This breed is riddled with lots of health problems. Make sure you do your research, and get a good dog. And never on a whim, or based on price, location, or time schedule. 


Sent from Petguide.com Free App


----------



## doggiedad (Dec 2, 2007)

you have the pics of the parents. look at them. does the mother
look pure bred to you? i think you'll fare much better if you get
one pup now and wait untill that pup is well trained and
highly socialized before getting another pup.



doggiedad said:


> does the mother look like a pure bred GSD to you? are you thinking
> about getting two pups?





Dann said:


> I haven't met them yet I'm not sure, I just have these pictures though, and no just one, hopefully male! I want to to see the litter though, they are small now, I'm going to pick them up at about 60 days old, they are 40 days old now


----------



## Dann (May 10, 2013)

Y'all are right. Personally the picture is not that clear to me, I would rather see it in person before, which I will in a couple of days, I'll take pictures and post them probably, but the guy has a good reputation.. The pups are going for 1000$


----------



## Castlemaid (Jun 29, 2006)

There is not much that anyone can tell you from two pictures. And for future reference to all, dogs in a tie are not appropriate to post on this forum. We try to keep the forum G rated,  . 

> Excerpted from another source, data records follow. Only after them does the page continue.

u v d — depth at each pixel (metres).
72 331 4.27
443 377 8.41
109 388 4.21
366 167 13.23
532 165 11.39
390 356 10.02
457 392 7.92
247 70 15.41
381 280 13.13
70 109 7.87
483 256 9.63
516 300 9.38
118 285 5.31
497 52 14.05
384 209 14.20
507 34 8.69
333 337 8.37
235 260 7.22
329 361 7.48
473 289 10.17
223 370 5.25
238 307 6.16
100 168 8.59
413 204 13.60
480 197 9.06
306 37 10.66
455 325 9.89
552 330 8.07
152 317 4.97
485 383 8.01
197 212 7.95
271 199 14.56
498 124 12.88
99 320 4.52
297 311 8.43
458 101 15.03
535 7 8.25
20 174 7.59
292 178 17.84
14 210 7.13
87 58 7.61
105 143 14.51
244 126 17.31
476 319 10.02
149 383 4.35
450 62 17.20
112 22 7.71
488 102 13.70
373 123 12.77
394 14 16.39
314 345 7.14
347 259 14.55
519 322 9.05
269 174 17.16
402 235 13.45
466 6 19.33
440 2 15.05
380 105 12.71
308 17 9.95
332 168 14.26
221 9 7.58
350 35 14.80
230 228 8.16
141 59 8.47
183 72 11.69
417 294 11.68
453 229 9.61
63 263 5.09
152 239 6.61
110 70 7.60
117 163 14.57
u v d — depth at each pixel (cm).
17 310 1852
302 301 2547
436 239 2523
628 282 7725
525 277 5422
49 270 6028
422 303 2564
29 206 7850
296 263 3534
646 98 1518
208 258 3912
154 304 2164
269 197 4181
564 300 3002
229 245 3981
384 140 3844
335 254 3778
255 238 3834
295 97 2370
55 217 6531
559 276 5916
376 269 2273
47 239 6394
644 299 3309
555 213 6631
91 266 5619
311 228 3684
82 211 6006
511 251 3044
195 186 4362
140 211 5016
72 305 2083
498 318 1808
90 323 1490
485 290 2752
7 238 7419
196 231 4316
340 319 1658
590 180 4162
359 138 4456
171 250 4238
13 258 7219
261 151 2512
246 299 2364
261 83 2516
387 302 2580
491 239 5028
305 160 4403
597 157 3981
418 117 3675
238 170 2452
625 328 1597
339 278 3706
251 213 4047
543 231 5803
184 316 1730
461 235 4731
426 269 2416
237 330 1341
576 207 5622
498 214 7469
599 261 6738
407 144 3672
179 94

If you are looking for more info, then a couple of pictures won't tell anything to anyone. For some discussion and input from others, we would need to see pedigrees, breeder experience and background, the parent's accomplishments, health testing results, titles achieved, and some information on what you are looking for in a GSD, and why you chose this breeder, or this pair of dogs, for your puppy. 

For example, are you looking for a laid-back dog that will be happy with a half hour walk a day? Or are you a jogger and a hiker, looking for an active companion, with some interests in dabbling in various dog sports and activities? Or is your goal to achieve high level obedience titles, or make it to the Nationals in Agility, and so on. THEN, with all that info, there is basis for opinions, recommendations, discussion. 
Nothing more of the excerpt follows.